Alexander Zverev ha parlato ad Indian Wells dopo la chiusura dell’indagine e sanzione (sospesa con la condizionale) per i gravi fatti che l’hanno visto protagonista ad Acapulco. Le sue parole sono dure con se stesso, non cerca scuse prendendosi la responsabilità per quella scenata inaccettabile.
“Mi vergogno di quello che ho fatto. Ho una strana sensazione quando cammino nello spogliatoio tra i miei compagni, ma so che tutti commettiamo errori. Da essere umano quale sono, posso garantirvi che non agirò mai più in quel modo, nella mia vita. È stato sicuramente il momento peggiore di tutta la mia carriera, per quello che ho fatto e per come l’ho fatto, a volte chiedere scusa non basta”
Continua l’autocritica di Sasha: “Spero che la gente mi perdoni, ci sono tante pressioni esterne a cui siamo sottoposti che magari non si vedono dall’esterno, vi assicuro che questo momento che sto attraversando è estremamente complicato. Ma me lo merito, merito di vivere un momento come questo dopo quello che ho fatto. Farò tutto ciò che è in mio potere affinché non accada più, per mantenere la promessa che ho fatto con me stesso e con tutti gli altri”.

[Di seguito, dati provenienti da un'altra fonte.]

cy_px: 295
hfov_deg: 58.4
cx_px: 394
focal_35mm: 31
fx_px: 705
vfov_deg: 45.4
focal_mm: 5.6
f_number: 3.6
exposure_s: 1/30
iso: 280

“Nelle ultime settimane ho lavorato sulla meditazione. Penso che ci siano situazioni stressanti nella vita in cui cose del genere possono succedere a chiunque. Non sono il primo a cui succede questo, né sarò l’ultimo . So chi sono come persona e questo non mostra affatto chi sono”.

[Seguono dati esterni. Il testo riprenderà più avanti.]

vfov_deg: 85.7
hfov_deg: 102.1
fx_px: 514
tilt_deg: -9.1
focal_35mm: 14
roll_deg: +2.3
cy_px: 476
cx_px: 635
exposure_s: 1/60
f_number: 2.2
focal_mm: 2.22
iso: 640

Quindi Zverev prova a dare una spiegazione di quel che l’ha portato ad agire così, pur sottolineando di non cercare scuse: “Il giorno prima ho giocato fino alle 05:00 del mattino, lo stesso giorno sono tornato in campo per giocare la partita di doppio. Io sono una persona che dà tutto in campo, penso che molti giocatori di singolare, nella mia posizione, sarebbero scesi in campo nel doppio senza dare il 100%, non gli avrebbe importato molto di perdere la partita, sarebbe stata anche una buona notizia . Ero fisicamente e mentalmente stanco, finché purtroppo ho perso il controllo. A volte accadono cose del genere, sono situazioni molto frustranti, anche se quello che ho fatto non ha scuse”.

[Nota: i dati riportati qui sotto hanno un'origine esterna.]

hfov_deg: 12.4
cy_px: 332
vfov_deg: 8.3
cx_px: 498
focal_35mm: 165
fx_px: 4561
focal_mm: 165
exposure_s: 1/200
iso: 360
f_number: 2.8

Accetta la sensazione (fin troppo benevola…) e si spinge oltre: “Non potrei mai colpire qualcuno per fargli male. Se faccio di nuovo una cosa del genere, l’ATP ha tutto il diritto di punirmi. Ci sono stati altri episodi simili in passato in cui la decisione presa è stata simile a questa. Ho detto cose che non avrei dovuto dire, i gesti erano terribili, ma alla fine l’ATP ha usato lo stesso metro applicato in altri casi simili. Se qualcosa di simile mi accade di nuovo, significherà che non ho imparato nulla da quanto sopra. Credo che tutti nella vita meritino una seconda possibilità, ma se commetti errori ripetutamente, significa che non hai imparato”.
Parole ferme, di dura autocritica, che non cancellano il fattaccio ma almeno dimostrano la presa di coscienza di quel che è accaduto. Ora a sta lui cambiare rotta, mostrarsi più sereno e meno aggressivo.